> **INSTRUCTIONS FOR THE TASK**: From the first line of the entries below to the line with "Еще одна сфера", give each line again exactly.

[Entries taken from a collection]
################
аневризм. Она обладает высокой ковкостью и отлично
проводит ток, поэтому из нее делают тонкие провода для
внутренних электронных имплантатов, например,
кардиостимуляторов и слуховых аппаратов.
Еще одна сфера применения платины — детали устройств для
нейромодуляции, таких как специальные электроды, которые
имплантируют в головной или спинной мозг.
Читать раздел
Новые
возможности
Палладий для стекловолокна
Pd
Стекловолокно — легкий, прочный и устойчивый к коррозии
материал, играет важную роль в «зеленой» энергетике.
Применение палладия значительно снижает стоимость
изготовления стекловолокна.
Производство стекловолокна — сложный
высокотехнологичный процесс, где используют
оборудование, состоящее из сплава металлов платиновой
################
> **SOLUTION BELOW**:
аневризм. Она обладает высокой ковкостью и отлично
проводит ток, поэтому из нее делают тонкие провода для
внутренних электронных имплантатов, например,
кардиостимуляторов и слуховых аппаратов.
Еще одна сфера применения платины — детали устройств для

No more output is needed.